March 2026


Dear Ennio,

The past few weeks, we have been watching you want things. Really want them — with your whole body, with a kind of urgency that has no patience for the distance between you and the world. You have always been like this: curious and jolly and so full of reach. You came into this chapter of your life pressing forward, straining toward everything just slightly out of range.

For a while, you seemed to know that crawling was possible — you just hadn't decided to commit. You'd lie on your stomach and flail with great determination, knowing that the flailing alone would eventually summon one of us to carry you somewhere more interesting. It worked, too. But we could see the frustration building underneath it, the gap between what you wanted to do and what you knew your body would let you do. You have always loved to stand. You lock your legs and beam like you've conquered the world.

And then, almost overnight, you crawled. You were chasing a cylindrical pillow. Your mom and I were both watching, though we didn't know the other was there. We've learned to hide around corners when you play, peering in from the edges of rooms so you don't notice us and get distracted. Sometimes we spy on you from just around the corner as you play so as to watch you without distracting you. We want you to have the experience, not the audience. So there we were, separately, each thinking we were the only witness.

I was so excited I could barely contain it. I was also late for a meeting. I was desperate to stay, to celebrate the moment. But it probably would've just distracted you from your accomplishment, and you were already busy. You were somewhere new. So I watched a moment longer than I should have, and carried it with me the whole rest of the day.

And everything changed.

Now you are all over the place. Everywhere at once, it seems. Every corner of a room becomes an expedition, every object a mystery worth holding up and inspecting from multiple angles. You are meticulous about it, in the way that only someone seeing things for the very first time can be. We watch you and feel something almost like envy — the privilege of a world that is entirely new.
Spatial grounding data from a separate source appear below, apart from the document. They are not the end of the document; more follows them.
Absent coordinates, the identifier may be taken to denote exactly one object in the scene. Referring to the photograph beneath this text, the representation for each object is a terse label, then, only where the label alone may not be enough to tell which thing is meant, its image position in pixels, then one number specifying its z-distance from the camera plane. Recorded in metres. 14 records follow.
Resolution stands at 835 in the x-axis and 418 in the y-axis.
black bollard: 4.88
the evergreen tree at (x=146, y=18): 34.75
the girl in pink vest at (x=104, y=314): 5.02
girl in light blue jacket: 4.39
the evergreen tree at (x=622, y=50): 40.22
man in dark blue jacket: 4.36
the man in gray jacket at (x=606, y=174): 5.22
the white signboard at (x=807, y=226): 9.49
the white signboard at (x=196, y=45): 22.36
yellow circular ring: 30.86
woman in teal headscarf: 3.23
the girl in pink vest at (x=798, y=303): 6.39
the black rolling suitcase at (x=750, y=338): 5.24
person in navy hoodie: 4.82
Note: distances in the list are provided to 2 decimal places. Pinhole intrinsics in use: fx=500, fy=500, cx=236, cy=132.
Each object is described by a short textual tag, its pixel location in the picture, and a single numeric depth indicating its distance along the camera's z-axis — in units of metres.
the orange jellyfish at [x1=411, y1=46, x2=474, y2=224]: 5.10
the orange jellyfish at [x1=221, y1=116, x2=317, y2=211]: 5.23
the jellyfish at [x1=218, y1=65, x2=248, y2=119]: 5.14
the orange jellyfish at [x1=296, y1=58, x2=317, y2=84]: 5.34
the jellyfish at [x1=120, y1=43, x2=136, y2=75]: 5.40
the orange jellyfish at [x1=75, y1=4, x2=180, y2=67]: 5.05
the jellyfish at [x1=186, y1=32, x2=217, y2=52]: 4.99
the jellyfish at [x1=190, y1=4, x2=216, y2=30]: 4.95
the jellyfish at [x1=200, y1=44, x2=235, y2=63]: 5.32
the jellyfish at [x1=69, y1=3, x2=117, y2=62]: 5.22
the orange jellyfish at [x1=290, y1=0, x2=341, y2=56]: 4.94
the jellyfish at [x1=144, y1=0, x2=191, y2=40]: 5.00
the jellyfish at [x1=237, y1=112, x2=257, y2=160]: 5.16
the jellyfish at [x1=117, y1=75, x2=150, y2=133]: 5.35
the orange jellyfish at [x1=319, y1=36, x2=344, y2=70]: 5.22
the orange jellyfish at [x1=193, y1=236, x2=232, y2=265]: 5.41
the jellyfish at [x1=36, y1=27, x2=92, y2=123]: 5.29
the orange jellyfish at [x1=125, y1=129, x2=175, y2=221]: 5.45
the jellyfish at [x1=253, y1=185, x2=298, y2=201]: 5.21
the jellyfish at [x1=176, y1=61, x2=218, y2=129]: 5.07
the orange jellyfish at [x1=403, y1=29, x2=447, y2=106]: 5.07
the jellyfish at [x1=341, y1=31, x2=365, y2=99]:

One thing we have learned: no matter how carefully we sweep before you, you will find the one tiny leaf we missed. And into the mouth it goes. We trust you'll eventually decide oak leaves aren't for eating. Until then, we sweep twice.

Just two days after you learned to crawl, you were on the porch with me while your mama was inside watching a show with friends. You spotted your favorite pot — the one you love to bang on — sitting out in the afternoon sun. You made straight for it. I didn't think. The moment your hands hit the metal, you screamed, startled and stung by the heat. You didn't burn yourself, but those little hands are so sensitive, so new to the world's temperatures and edges and surprises.

I held you while you cried and felt the particular guilt of a parent who should have seen it coming. And afterward I found myself wondering: how does anyone actually learn this? Heat from a flame makes a kind of sense; you can see it, feel the air around it change. But residual heat, the sun warming a dark surface over hours, metal holding onto something invisible — that's almost a philosophical problem. How do you teach a person about something that leaves no visible trace? You have to be told, or you have to find out. You found out. I'm sorry, but it's also the only way it was ever going to be.

But once you calmed down, I brought the pot to you, cool now, and showed you it was still itself. You looked at it for a moment. You considered. And then you banged it, and you smiled.

I want you to remember that — even though you won't. The way you went back and tried again.

The public pools haven't opened yet and won't until summer, but we didn't want to wait to give you water. So we took your bath base outside and made a little pool on the porch. You splashed and kicked and had the time of your life. Your favorite part, it turned out, was drinking from the hose. Not the pool. The hose. You are very specifically yourself.

We also took you on your first bike ride around the block. You were a good sport about the helmet. A little grumpy at first, but you didn't cry during the ride itself — only when we stopped to talk to each other, which felt pointed. Like you wanted motion. You wanted to keep going. We can work with that.

Your mama sees you as outgoing, a natural conversationalist already, cautious in your own way, and wonderfully capable of entertaining yourself — while also possessing what she describes, with great affection, as a fat little belly. She is not wrong on any count.

I see you as careful and jolly and so deeply curious that it almost glows off of you. And so much fun to be around. That last part I cannot say enough times.

What I want you to know, from this particular moment, is this: you have been reaching for the world since before you could get to it. And now you can get to it. And you go — toward the pillow, toward the pot, toward the leaf, toward the hose, toward the next block, toward whatever is just out of frame. You go with such joy. And when the world surprises you, when it stings, when it doesn't behave the way you expected, you recover, and you keep going.

We watch from our corners. We try not to interfere. We try to let you have the experience rather than the audience. But I want you to know we are always there, your mom and I, separately holding our breath, together in the ways that matter. The world will keep teaching you things the hard way — about heat, about gravity, about how surfaces remember the sun long after it moves on. We can't protect you from all of it. We wouldn't, even if we could. Some lessons have to be learned by trial and error and come with pain. That's just the way it is.